◆ **GOAL OF THE EXERCISE**:
For each line of the data that includes the word "carcinoma", copy the line.

(Saved data entries)
----------------------------------------

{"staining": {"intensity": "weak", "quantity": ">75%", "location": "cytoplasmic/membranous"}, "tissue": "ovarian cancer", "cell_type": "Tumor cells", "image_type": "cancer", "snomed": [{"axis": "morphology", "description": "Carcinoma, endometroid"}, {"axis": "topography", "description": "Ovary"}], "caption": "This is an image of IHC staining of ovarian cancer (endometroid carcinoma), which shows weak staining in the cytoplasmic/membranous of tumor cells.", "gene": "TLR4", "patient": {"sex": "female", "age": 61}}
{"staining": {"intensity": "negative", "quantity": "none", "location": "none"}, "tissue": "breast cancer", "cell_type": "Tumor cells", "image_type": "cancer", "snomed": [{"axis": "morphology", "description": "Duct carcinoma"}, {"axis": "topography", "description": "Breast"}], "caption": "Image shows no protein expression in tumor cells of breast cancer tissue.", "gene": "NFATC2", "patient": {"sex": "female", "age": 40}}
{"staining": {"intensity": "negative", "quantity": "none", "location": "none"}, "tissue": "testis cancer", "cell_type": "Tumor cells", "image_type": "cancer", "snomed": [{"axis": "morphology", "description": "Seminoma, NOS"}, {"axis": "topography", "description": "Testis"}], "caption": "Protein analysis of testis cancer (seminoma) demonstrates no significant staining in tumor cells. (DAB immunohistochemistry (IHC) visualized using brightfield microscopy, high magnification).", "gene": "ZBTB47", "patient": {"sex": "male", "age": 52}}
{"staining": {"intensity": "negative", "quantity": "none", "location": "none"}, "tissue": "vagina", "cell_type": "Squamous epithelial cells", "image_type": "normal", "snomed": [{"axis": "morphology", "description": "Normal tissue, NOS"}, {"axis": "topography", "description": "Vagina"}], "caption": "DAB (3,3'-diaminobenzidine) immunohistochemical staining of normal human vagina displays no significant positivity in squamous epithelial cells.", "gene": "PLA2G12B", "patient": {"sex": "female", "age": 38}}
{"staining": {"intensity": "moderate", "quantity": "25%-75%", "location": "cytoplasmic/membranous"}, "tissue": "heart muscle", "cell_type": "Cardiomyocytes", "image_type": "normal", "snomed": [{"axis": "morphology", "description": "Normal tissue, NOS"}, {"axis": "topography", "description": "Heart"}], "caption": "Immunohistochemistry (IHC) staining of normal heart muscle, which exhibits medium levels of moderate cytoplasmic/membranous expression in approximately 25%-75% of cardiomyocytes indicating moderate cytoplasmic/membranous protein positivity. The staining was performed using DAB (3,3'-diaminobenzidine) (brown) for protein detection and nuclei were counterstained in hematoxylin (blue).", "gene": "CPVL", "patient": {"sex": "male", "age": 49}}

----------------------------------------

◆ **RESULT**:
{"staining": {"intensity": "weak", "quantity": ">75%", "location": "cytoplasmic/membranous"}, "tissue": "ovarian cancer", "cell_type": "Tumor cells", "image_type": "cancer", "snomed": [{"axis": "morphology", "description": "Carcinoma, endometroid"}, {"axis": "topography", "description": "Ovary"}], "caption": "This is an image of IHC staining of ovarian cancer (endometroid carcinoma), which shows weak staining in the cytoplasmic/membranous of tumor cells.", "gene": "TLR4", "patient": {"sex": "female", "age": 61}}
{"staining": {"intensity": "negative", "quantity": "none", "location": "none"}, "tissue": "breast cancer", "cell_type": "Tumor cells", "image_type": "cancer", "snomed": [{"axis": "morphology", "description": "Duct carcinoma"}, {"axis": "topography", "description": "Breast"}], "caption": "Image shows no protein expression in tumor cells of breast cancer tissue.", "gene": "NFATC2", "patient": {"sex": "female", "age": 40}}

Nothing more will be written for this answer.